超次元ゲイムネプテューヌ 魔法を司るもの

ユキさん

気絶して皆に置いてかれるソウジ。
そんなソウジをおいていった一行はモンスターに困っているという若社長に会いに行く。ソウジは暇つぶしにダンジョンを捜索するがそこで一人の女の子と出会う。

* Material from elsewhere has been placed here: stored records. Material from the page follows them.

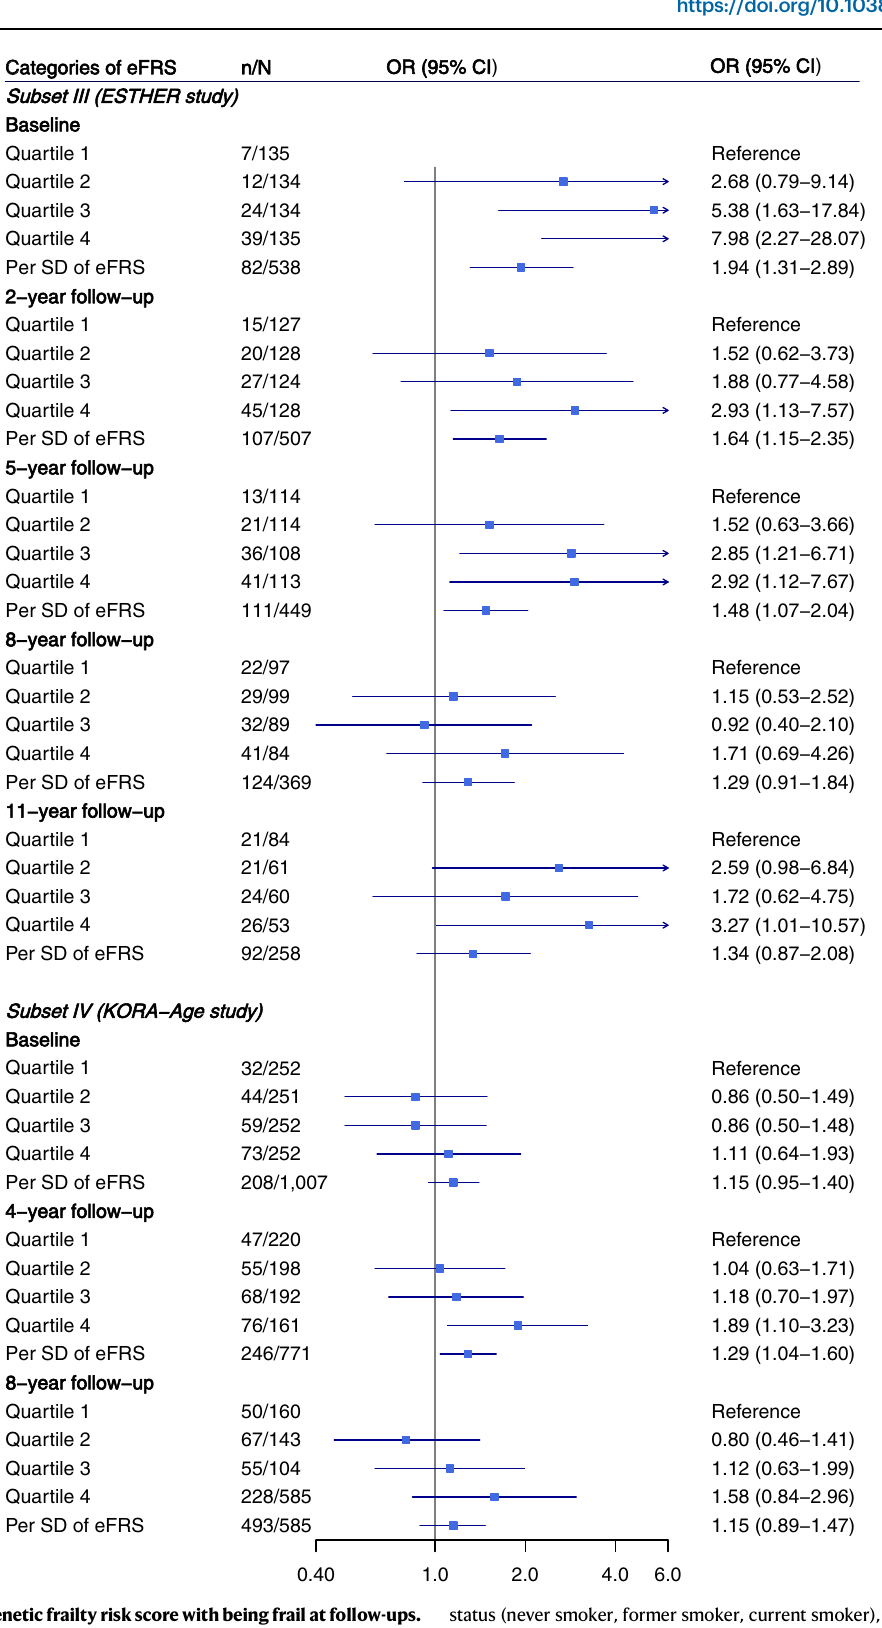
status (never smoker, former smoker, current smoker), and alcohol consumption (gperday).eFRSepigeneticfrailtyriskscore,ORoddsratio,CIcon fi denceinterval, SD standard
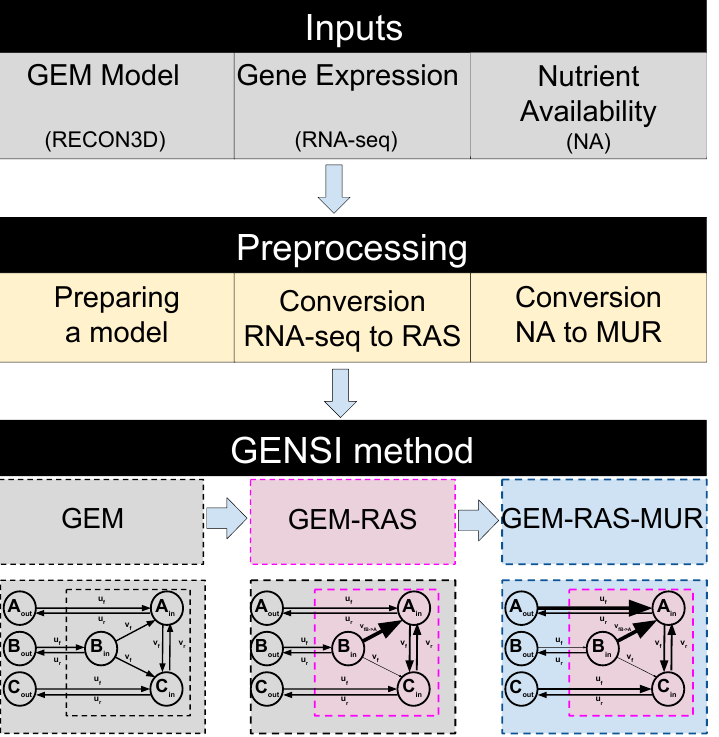
Figure 1. The Gene Expression and Nutrients Simultaneous Integration (GENSI) workflow requires three inputs: a Genome-Scale Model (GEM) model, gene-expression, and nutrient availability data (first block). In the pre-processing step (second block), the RNA-seq is converted into RAS [30] that is defined for any reaction r associated with gene(s) in the GEM and describes the extent of its activity, as a function of the expression of the genes encoding for the subunits and/or the isoforms of the associated enzyme(s). The Nutrient Availability (NA) data is converted to a Maximal Uptake Rate (MUR) that is defined for any exchange reaction r ex in the GEM and describes the rate of the maximum possible uptake over time for substances available for the model (nutrients). Substances available for uptake are limited by the composition of the medium. Finally, GENSI (third block) integrates GEM, RAS, and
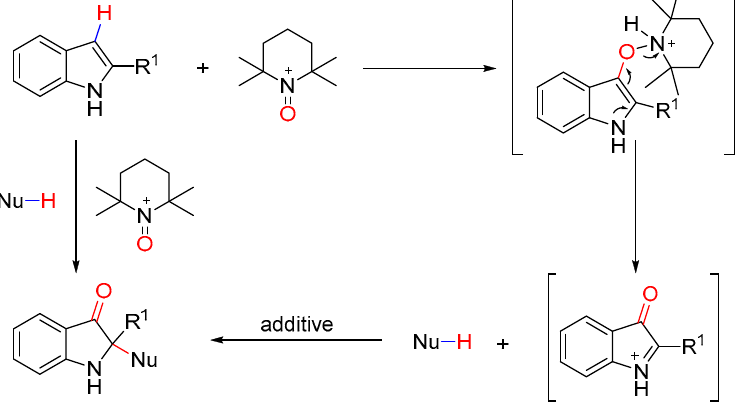
Figure 2. Oxidative dearomative cross-dehydrogenative coupling of indoles with various C-H nucleophiles.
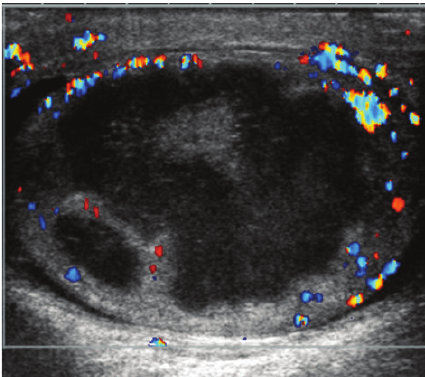
Figure 1: Scrotal ultrasound at presentation.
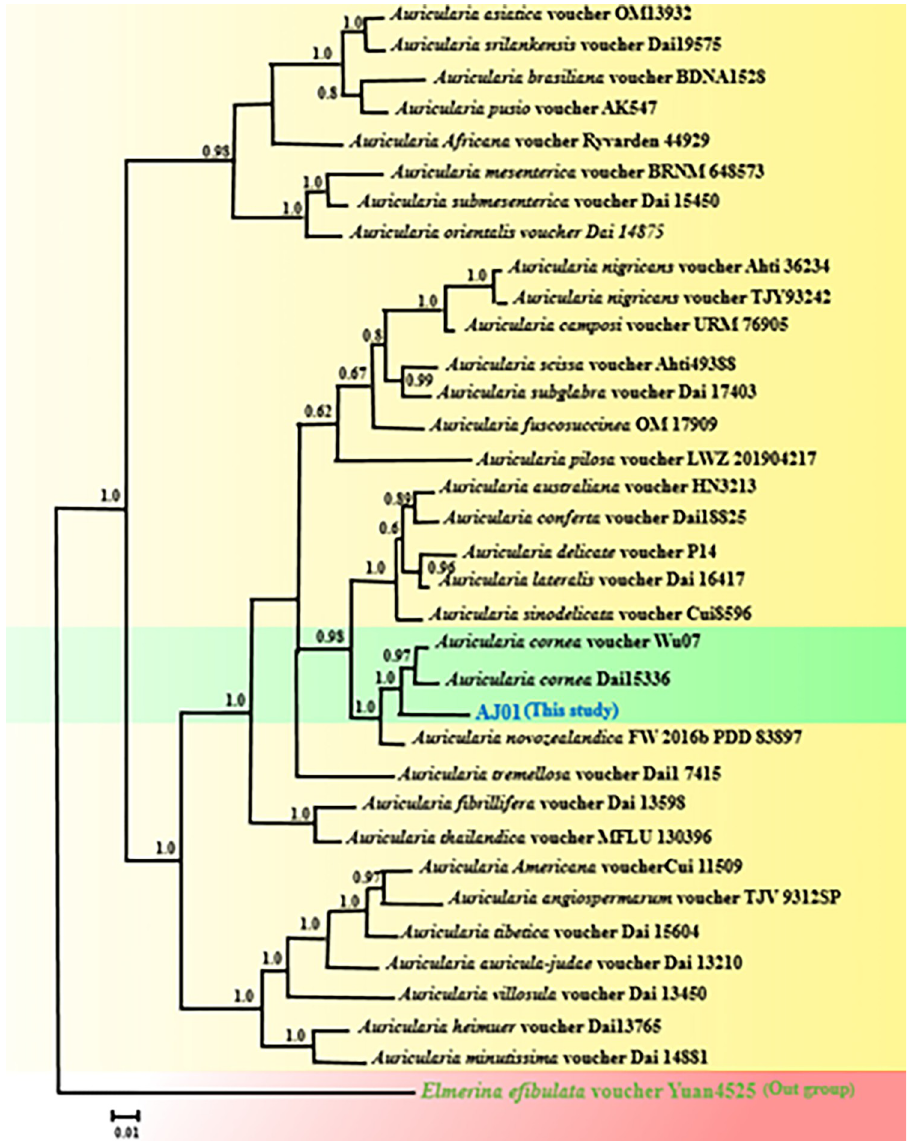
Fig 2. Bayesian tree illustrating the phylogeny of Auricularia species under GTR + G + I model based on the combined sequences of ITS1-5.8S-ITS2 region and RPB2 gene for Auricularia cornea (AJ01) in this study (bold font in the green area) and related species of this genus (in the yellow area), Elmerina efibulata voucher Yuan4525 was considered as outgroup. The sequences were aligned using MAFFT software and edited using Gblocks program. Bayesian posterior probabilities higher than 0.50 are given for appropriate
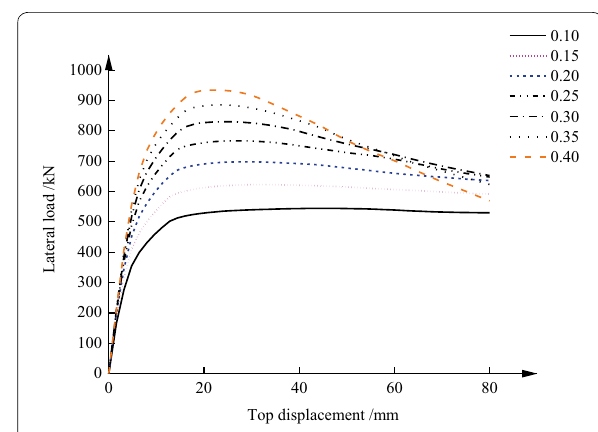
Fig. 16 Effect of axial compression ratio on load–displacement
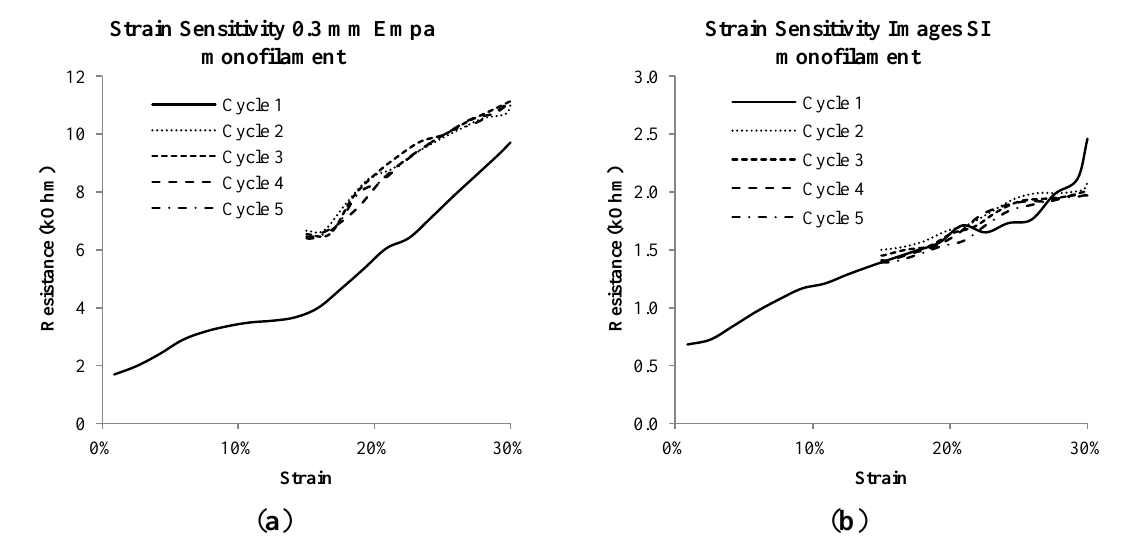
Figure 9. ( a ) Successive loadings of the cycle testing of the Empa 0.3 mm and ( b ) Images SI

2012-09-20 21:47:07 投稿 / 全1ページ    総閲覧数:831   閲覧ユーザー数:812

第6話 記憶喪失

 

暗い部屋の中を隅々まで見渡し、俺は嘆息した。

寝かされてるのはどうやら、寝室らしき場所。

上半身だけを起こし、軽く背伸びをする。

と、絶妙なタイミングで激しい鈍痛が脳天を襲ってきた。

 

「ぬあ!...そう言えば、木刀で殴られたんだっけな」

 

傷む脳天をさすっていると、何故か額の部分に包帯が巻かれてることに気付いた。

「やる場所を間違えてるだろう」と言いつつ包帯の解除を試みてみたが、

まるでボンドで貼り付けられたみたいにうんともすんとも動かない。

 

「はあ、はあ、はあ....無理だ」

 

俺は諦め、寝室から出ることにした。

 

リビングには置手紙と丁寧にたたまれた俺の服があった。

 

「あれ?俺寝間着着てたんだ....てことは俺は脱がされたのか」

 

先に服に着替え、

ねぷから貰ったお気に入りのネックレスを首からかけると、置いてあった手紙に手を伸ばした。

そこには綺麗な字でこう書かれていた。

 

『わたし達はモンスターの被害を受けている工場の手伝い―――つまるところクエストね。

 夕方ぐらいには帰ってくるから』

 

「今は....朝か」

 

窓を見ると太陽がさんさんと光り輝いているのだけが見えた。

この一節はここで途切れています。